On July 17, 2023, at 03:04 and 03:20, explosions occurred on the automobile part of the Crimean Bridge, one of the pillars and a span were destroyed. According to experts, the bridge was hit during a joint operation by the SBU and the Ukrainian Navy, and MAGURA V5 drones, which are the second generation of Ukrainian strike drones, took part in the raid.
Finally, on August 4, 2023, the Russian large landing ship Olenegorskiy Gornyak was damaged in Novorossiysk Bay . Unfortunately, it did not sink, but received a huge hole in the hull and was put undergoing lengthy repairs. Next, on the night of August 4-5, 2023, a Sig oil tanker was attacked near the Kerch Bridge, supplying jet fuel to the Russian armed forces in the temporarily occupied Crimea.

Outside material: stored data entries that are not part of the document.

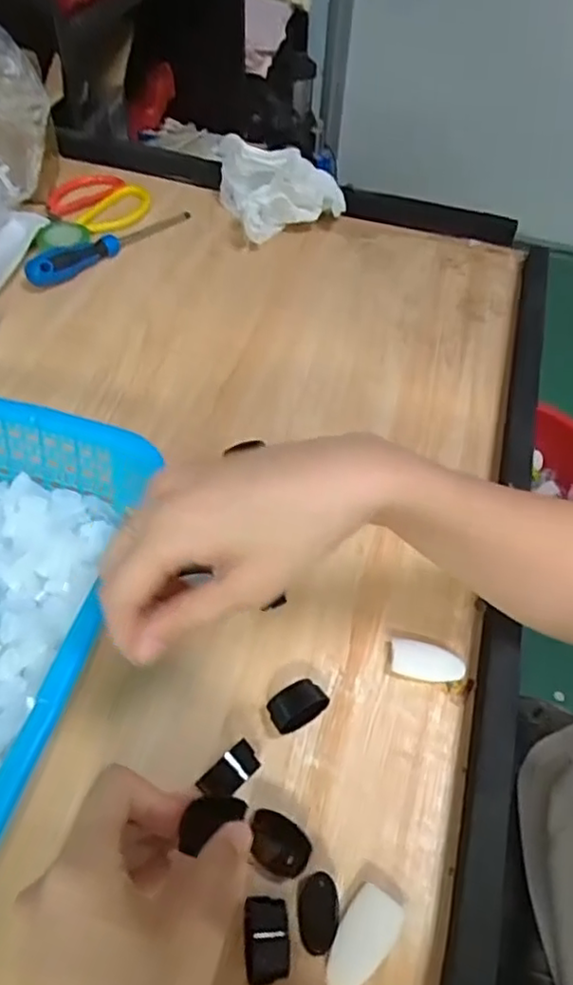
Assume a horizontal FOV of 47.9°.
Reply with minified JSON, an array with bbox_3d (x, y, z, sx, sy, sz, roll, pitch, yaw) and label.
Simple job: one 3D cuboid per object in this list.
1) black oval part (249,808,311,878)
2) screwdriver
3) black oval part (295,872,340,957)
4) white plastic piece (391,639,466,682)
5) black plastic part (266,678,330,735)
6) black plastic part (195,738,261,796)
[{"bbox_3d":[-0.005,0.177,0.326,0.033,0.017,0.022,30,56,18],"label":"black oval part"},{"bbox_3d":[-0.175,-0.257,0.648,0.036,0.023,0.190,36,58,22],"label":"screwdriver"},{"bbox_3d":[0.014,0.201,0.310,0.020,0.014,0.033,10,52,4],"label":"black oval part"},{"bbox_3d":[0.086,0.104,0.394,0.044,0.006,0.022,11,52,5],"label":"white plastic piece"},{"bbox_3d":[0.006,0.123,0.372,0.032,0.014,0.023,-21,57,-19],"label":"black plastic part"},{"bbox_3d":[-0.031,0.151,0.350,0.034,0.009,0.019,-37,63,-27],"label":"black plastic part"}]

All the attacks used drones with slightly different bodies, so we can assume that there are actually more than two configurations of Ukrainian strike UAVs.
Currently, it is Ukrainian engineers and military personnel who have the most experience in creating and using maritime strike drones. We are confident that development is ongoing, and soon we will see the third, fourth and fifth generations of Ukrainian UAS in action, the glorious descendants of the same branders that have long been the weapon of choice for independence fighters and helped destroy empires. Following the news!